Whenever I talk to physicians about outcomes that are worse than you’d expect, they are quick to point out that non-compliance — when a patient does not follow a course of treatment — is a major problem.
Sometimes prescriptions aren’t filled. Other times they are, but patients don’t take the drugs as prescribed. All of this can lead to more than 100,000 deaths a year.
A thorough review published in The New England Journal of Medicine about a decade ago estimated that up to two-thirds of medication-related hospital admissions in the US were because of non-compliance, at a cost of about $100 billion a year. These included treatments for HIV, high blood pressure, mental health and childhood illnesses (it can be difficult to get children to take their medicine, too).
To address the issue, researchers have been trying various strategies, including those rooted in behavioural economics. So far, there hasn’t been much progress. A systematic review published five years ago in Annals of Internal Medicine looked at all kinds of trials that tried to improve patient compliance. It found some limited successes in improving patient compliance in different disorders, but most of the trials were small and not easily generalised outside the research setting.
A more recent Cochrane review concluded that “current methods of improving medication adherence for chronic health problems are mostly complex and not very effective”.
At first glance, behavioural economics — the basis of Richard Thaler’s recent Nobel Prize in Economics — seems like a rich field of potential solutions. People tend to do things, like donate organs, when it’s the default option as opposed to something they need to request. They tend to be less likely to miss appointments if you tell them how many other patients show up for theirs. They tend to be more likely to engage in preventive behaviours like using sunscreen if you focus on the benefits, not harms. Many are turning to ideas like these to improve medication adherence.
But those excited about the potential of behavioural economics should keep in mind the results of a recent study. It pulled out all the stops in trying to get patients who had a heart attack to be more compliant in taking their medication. (Patients’ adherence at such a time is surprisingly low, even though it makes a big difference in outcomes, so this is a major problem.)
Researchers randomly assigned more than 1,500 people to one of two groups. All had recently had heart attacks. One group received the usual care. The other received special electronic pill bottles that monitored patients’ use of medication. Those patients who took their drugs were entered into a lottery in which they had a 20 per cent chance to receive $5 and a one per cent chance to win $50 every day for a year.
That’s not all. The lottery group members could also sign up to have a friend or family member automatically be notified if they didn’t take their pills so that they could receive social support. They were given access to special social work resources. There was even a staff engagement adviser whose duty was providing close monitoring and feedback, and who would remind patients about the importance of adherence.
This was a kitchen-sink approach. It involved direct financial incentives, social support nudges, health care system resources and significant clinical management. It failed. The time to first hospitalisation for a cardiovascular problem or death was the same between the two groups. The time to any hospitalisation and the number of hospitalisations were the same. So were the medical costs. Even medication adherence — the process measure that might influence these outcomes — was no different.

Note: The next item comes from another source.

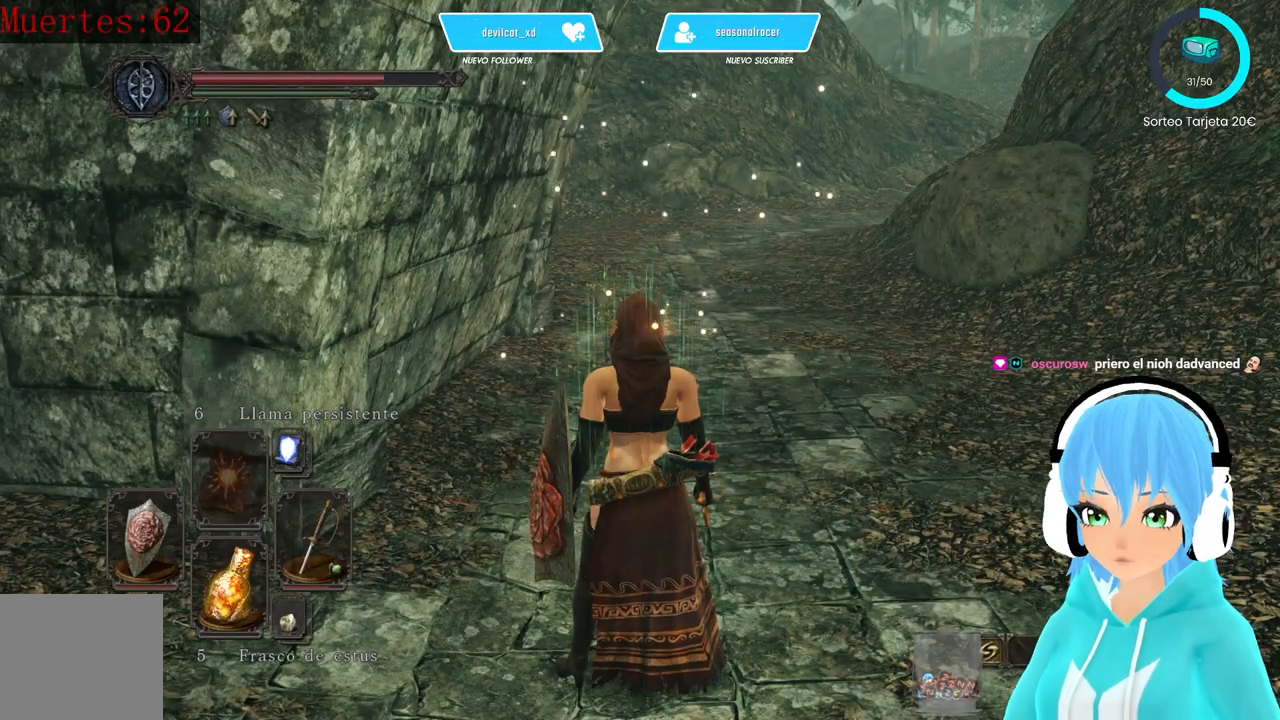
{"buttons": [], "left_stick": "center", "right_stick": "center", "events": []}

The researchers in this trial deserve praise for their frank assessment of their results, as well as for trying to brainstorm ways in which they might achieve success in the future. Getting patients to change their behaviour is very hard. In the past, we’ve tried making drugs free to patients to get them to adhere to their medications and improve outcomes. That failed. We’ve tried lotteries (as in the study above) to nudge people to achieve better compliance. That failed.
Maybe financial incentives, and behavioural economics in general, work better in public health than in more direct health care.